## Instructions for the task
Continue the news report below about Banerjee's challenge to the Maoists and her Junglemahal recruitment plans, beginning after its final sentence. Leave the listing that follows it aside.

Challenging the Maoists to murder her, Banerjee said: “Come on, I want to see how much guts you have. Why do you hide, come on bicycles and then flee after commiting a crime. I am not afraid of your rifles. You can murder my leaders also, but if you kill five of us, five lakh people will be there to fight for the people.”

“Let us come face to face in Jhargram. We won’t take the help of the police, I will be here with my people. Let me see how far you can go,” she added.

Banerjee said the Maoists did not believe in any doctrine. “Those who use supari killers are goons. They believe in neither Marxism nor Maoism. Politics of murder cannot be the product of any ism.”

On her earlier announcement of recruiting 10,000 people from Junglemahal in police and National Volunteer Force, Banerjee said the recruitment process had already started.

She said those who do not get the police jobs, will be enlisted in an employment bank for Jungemahal and would be given employment later depending on their specific skills.

## Study material
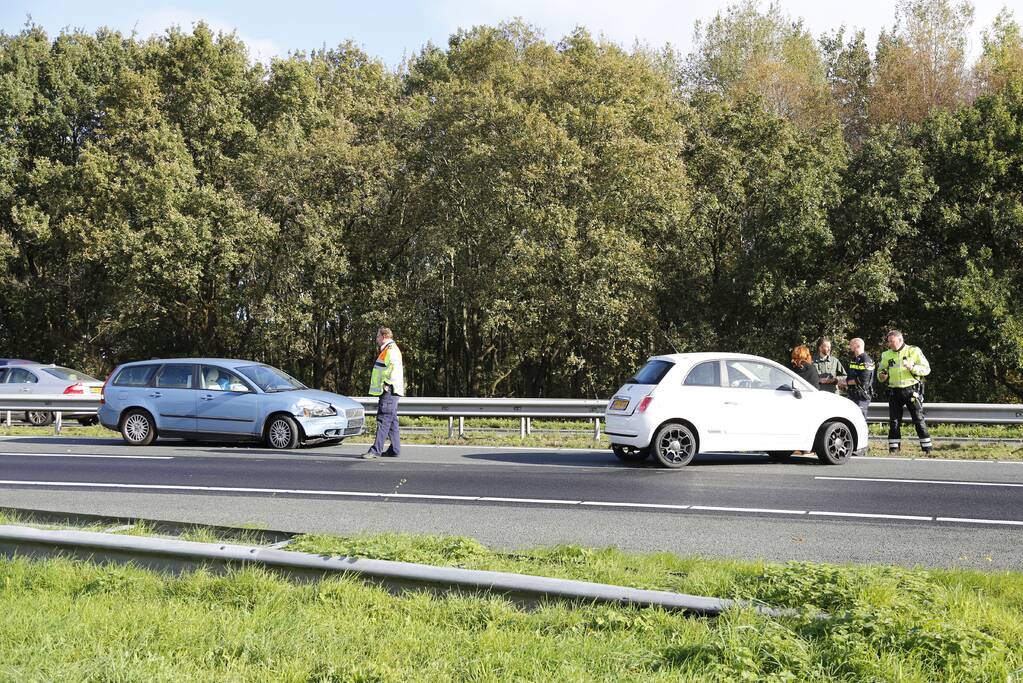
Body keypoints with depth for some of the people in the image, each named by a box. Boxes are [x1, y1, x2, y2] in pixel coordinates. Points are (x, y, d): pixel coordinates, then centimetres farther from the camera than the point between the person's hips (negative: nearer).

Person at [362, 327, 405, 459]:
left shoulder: (391, 350, -11)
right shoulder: (386, 350, 23)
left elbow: (394, 367, -23)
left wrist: (387, 383, -22)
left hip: (389, 390, -11)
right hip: (388, 391, 11)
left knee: (384, 420, -13)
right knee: (392, 420, 12)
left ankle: (376, 450, -18)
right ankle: (394, 449, 15)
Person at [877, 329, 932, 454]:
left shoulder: (914, 351, 1)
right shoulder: (886, 355, 11)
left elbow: (926, 369, -1)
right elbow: (880, 371, 20)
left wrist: (912, 367, -18)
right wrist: (882, 376, -4)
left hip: (911, 390, -3)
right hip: (894, 391, 3)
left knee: (919, 420, -3)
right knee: (894, 421, 2)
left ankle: (927, 448, 2)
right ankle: (894, 448, 9)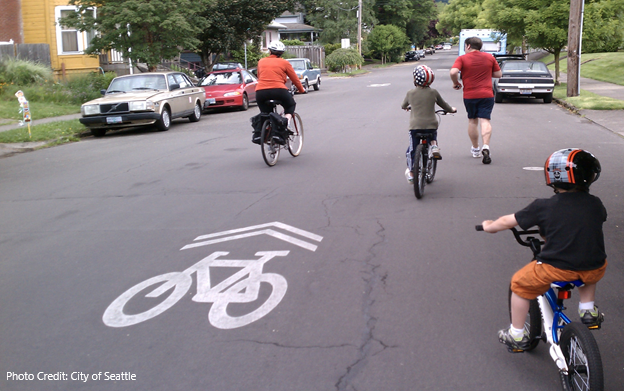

## Written answer
Banerjee, who was on her second visit to Junglemahal (the forested areas in West Midnapore, Bankura and Purulia districts where Maoists are active) since coming to power, laid the foundation of a Rs.170 crore river bridge project over Subarnarekha, a road connecting Netai and Lalgarh and increased the procurement price of kendu leaves to be purchased by the government.

She also announced modernisation project for the stadium, and setting up of four other stadia, and polytechnic college at Ramgarh, 31 girls’ hostels, four new colleges, a large number of drinking water schemes, new tourist lodges, vocational training centres, 20,000 cycles for girls students, two model schools and 5,600 houses for poor people.